Le sel en grains que l’on doit délivrer en cette nature est porté de la chaudiere dans des magasins nommés étuailles de sel trié. Il y en a neuf[2] dans la grande saline pour contenir ces sels, & leur faire acquérir le dépôt de six semaines convenu par les traités avec les Suisses, auxquels ils sont destinés. Le tems du dépôt se compte du jour où l’étuaille est remplie. Ces neuf magasins peuvent contenir ensemble 51000 quintaux. Il n’y en a point à la petite saline, où tout le sel en grain est ensuite formé en pains.

De ces neuf magasins, il y en a huit qui ont de grandes cuves au-dessous : l’une est construite en pierre, & les autres en bois ; elles reçoivent l’égoût du sel en grains. La plus petite de ces cuves contient 285 muids, & la plus grande 1700 muids. La neuvieme étuaille n’a, au-lieu de cuve, qu’un chéneau qui conduit son égoût au tripot. C’est cet égout des sels que l’on nomme muire cuite ; elle est ordinairement à 30 degrés[3]. On la conduit dans une cuve particuliere, où l’on amene aussi des petites eaux à 5 degrés du puits à muire, ainsi que les changeantes du puits d’amont, jusqu’à ce que le mélange total ne soit plus qu’à 14 degrés ; alors l’on envoie encore ces eaux dans la cuve du tripot.

Le sel en grains, que l’on destine à être formé en pains, est porté, au sortir de la chaudiere, dans une grande salle appellée ouvroir.
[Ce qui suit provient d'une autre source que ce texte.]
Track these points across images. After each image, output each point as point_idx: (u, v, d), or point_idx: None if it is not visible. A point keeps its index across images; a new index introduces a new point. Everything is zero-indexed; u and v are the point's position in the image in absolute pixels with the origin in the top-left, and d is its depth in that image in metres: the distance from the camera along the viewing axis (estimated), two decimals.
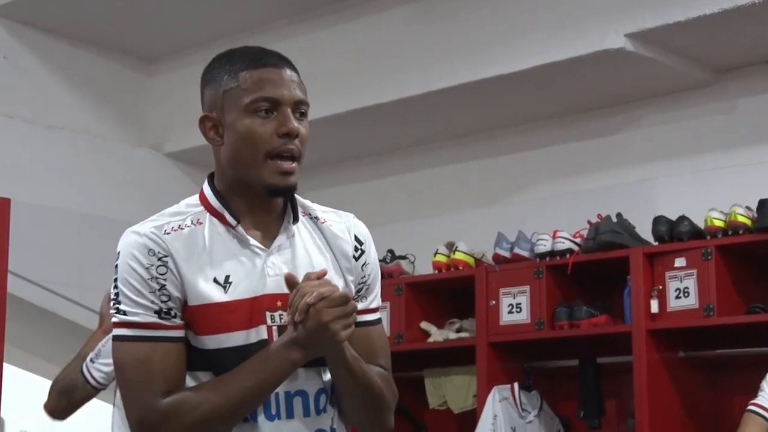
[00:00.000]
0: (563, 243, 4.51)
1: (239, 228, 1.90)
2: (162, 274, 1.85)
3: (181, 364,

Chaque berne a le sien ; l’ouvroir a environ 60 piés de long sur 30 de large : dans un coin de chacun sont établies de longues tables de bois élevées à hauteur d’appui, dont une partie en plan incliné s’appelle sille, & sert à déposer les sels en grains que l’on apporte de la poële ; l’autre partie, nommée massou, est faite avec des madriers creusés d’environ 6 pouces, & destinés pour y fabriquer les pains. Un petit bassin reçoit les muires qui s’égouttent du sel déposé sur la sille ; il y est attenant, & on l’appelle l’auge du massou. Cette muire sert pour paîtrir le sel dans le massou, & aider ses parties à se serrer plus aisément.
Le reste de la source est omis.